Vende-se

Numa coisa concordamos: o país vive uma grave crise, não é? Pensando nisso, tenho uma revelação a fazer: eu encontrei a solução. Não sou mágico nem candidato a nada, mas, depois de muito quebrar a cabeça – foram dias e dias sem dormir direito –, achei a resposta para os nossos males. Antes de entrar no assunto, devo esclarecer que não pretendo tirar vantagens financeiras nem espero reconhecimento público; passei da idade dessas coisas. Se ainda der tempo, meu interesse é o bem-estar da população, meu objetivo é encontrar a salvação.

Bastou ler alguns livros de história e o remédio apareceu na minha frente, cristalino, transparente. Tive de retroceder uns anos, até o século XVI, mas essa volta ao passado tem sido tão comum hoje em dia, não é? Voltei aos tempos da colônia, da retirada do pau-brasil, das grandes plantations, das epopeias agrícolas que encheram de orgulho os velhos coronéis da Guarda Nacional. Voltei ao tempo das imensas lavouras a perder de vista, dos cafezais domando os morros e do boi desbravando o sertão. A resposta estava ali, para quem quisesse ver.

Vamos vender o Brasil! Sim, nada de pruridos ou surtos nacionalistas. Vamos enfrentar a dura realidade: não temos mais dinheiro. Acabou a festa. Sempre vendemos tudo, por que o espanto? Toda autoridade de plantão vem com essa conversa de vender nossas coisas. E o que fazemos? Uma parte protesta, outra se cala. Quem cala consente, de acordo?
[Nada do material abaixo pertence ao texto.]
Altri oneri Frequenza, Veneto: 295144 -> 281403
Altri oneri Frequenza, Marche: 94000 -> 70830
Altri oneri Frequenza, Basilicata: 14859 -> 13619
Vamos vender tudo: as matas, os animais, as águas, as rochas, as riquezas do país. Não que a gente já não faça isso, mas, vamos encarar de vez: é pra vender tudo, liquidar!

Enviaremos uma delegação a Londres ou a Nova York e providenciaremos um grande leilão: “Vende-se um país!”, de porteira fechada. Vamos entregar até nossas casas, hospitais, escolas etc. Assim, nos livramos de gastar verba pública com saúde, educação, segurança pública e essa baboseira toda. Ao vender, a responsabilidade passa a ser de quem comprou. Que se vire! Aqueles que quiserem ficar aqui, que negociem um aluguel, reivindiquem um plano de saúde, cidadania estrangeira, visto permanente e essas burocracias todas.
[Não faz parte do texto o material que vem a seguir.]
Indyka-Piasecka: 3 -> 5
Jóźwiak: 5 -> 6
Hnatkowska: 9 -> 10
Vamos nos acostumar bem rápido, afinal, muita coisa já foi vendida: ouro, minério de ferro, soja, café, carne, frutas, madeira de lei, companhias elétricas e de telefonia etc. Provavelmente, teremos de trabalhar o dobro para viver com decência, mas vamos nos livrar da conservação do patrimônio.

Talvez tenhamos também de aprender uma nova língua, mas não será difícil, brasileiro se adapta bem a circunstâncias extremas. Pensem em tudo o que já passamos. Vai ser bolinho. Podemos negociar umas cláusulas pétreas, por exemplo: o direito de continuar frequentando nossas praias… Opa! As praias deles. O direito de comer arroz com feijão, uma feijoada aos sábados, tomar uma cachacinha no boteco… Ih, vendemos os botecos também?